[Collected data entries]
****************************************

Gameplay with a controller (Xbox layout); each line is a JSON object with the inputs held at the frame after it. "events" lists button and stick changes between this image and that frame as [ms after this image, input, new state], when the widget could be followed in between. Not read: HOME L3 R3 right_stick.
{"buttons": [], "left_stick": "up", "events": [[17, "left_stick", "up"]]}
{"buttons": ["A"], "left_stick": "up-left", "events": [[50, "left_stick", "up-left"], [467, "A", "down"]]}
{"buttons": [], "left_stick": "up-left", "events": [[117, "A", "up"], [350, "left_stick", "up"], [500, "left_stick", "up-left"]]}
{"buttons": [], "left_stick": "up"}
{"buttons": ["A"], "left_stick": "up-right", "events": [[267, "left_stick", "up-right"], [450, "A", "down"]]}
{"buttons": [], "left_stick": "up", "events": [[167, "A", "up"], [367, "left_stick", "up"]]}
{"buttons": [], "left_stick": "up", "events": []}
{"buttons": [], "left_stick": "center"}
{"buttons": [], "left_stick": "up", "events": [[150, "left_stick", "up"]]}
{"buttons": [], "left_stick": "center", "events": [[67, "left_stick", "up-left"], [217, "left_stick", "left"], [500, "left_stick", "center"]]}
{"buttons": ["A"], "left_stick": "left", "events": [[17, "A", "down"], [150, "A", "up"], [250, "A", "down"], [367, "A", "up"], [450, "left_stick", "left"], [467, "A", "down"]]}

****************************************

*ACTIVITY*
Each line containing the word "events" needs to be copied from the data above.

*EXERCISE OUTPUT*
Gameplay with a controller (Xbox layout); each line is a JSON object with the inputs held at the frame after it. "events" lists button and stick changes between this image and that frame as [ms after this image, input, new state], when the widget could be followed in between. Not read: HOME L3 R3 right_stick.
{"buttons": [], "left_stick": "up", "events": [[17, "left_stick", "up"]]}
{"buttons": ["A"], "left_stick": "up-left", "events": [[50, "left_stick", "up-left"], [467, "A", "down"]]}
{"buttons": [], "left_stick": "up-left", "events": [[117, "A", "up"], [350, "left_stick", "up"], [500, "left_stick", "up-left"]]}
{"buttons": ["A"], "left_stick": "up-right", "events": [[267, "left_stick", "up-right"], [450, "A", "down"]]}
{"buttons": [], "left_stick": "up", "events": [[167, "A", "up"], [367, "left_stick", "up"]]}
{"buttons": [], "left_stick": "up", "events": []}
{"buttons": [], "left_stick": "up", "events": [[150, "left_stick", "up"]]}
{"buttons": [], "left_stick": "center", "events": [[67, "left_stick", "up-left"], [217, "left_stick", "left"], [500, "left_stick", "center"]]}
{"buttons": ["A"], "left_stick": "left", "events": [[17, "A", "down"], [150, "A", "up"], [250, "A", "down"], [367, "A", "up"], [450, "left_stick", "left"], [467, "A", "down"]]}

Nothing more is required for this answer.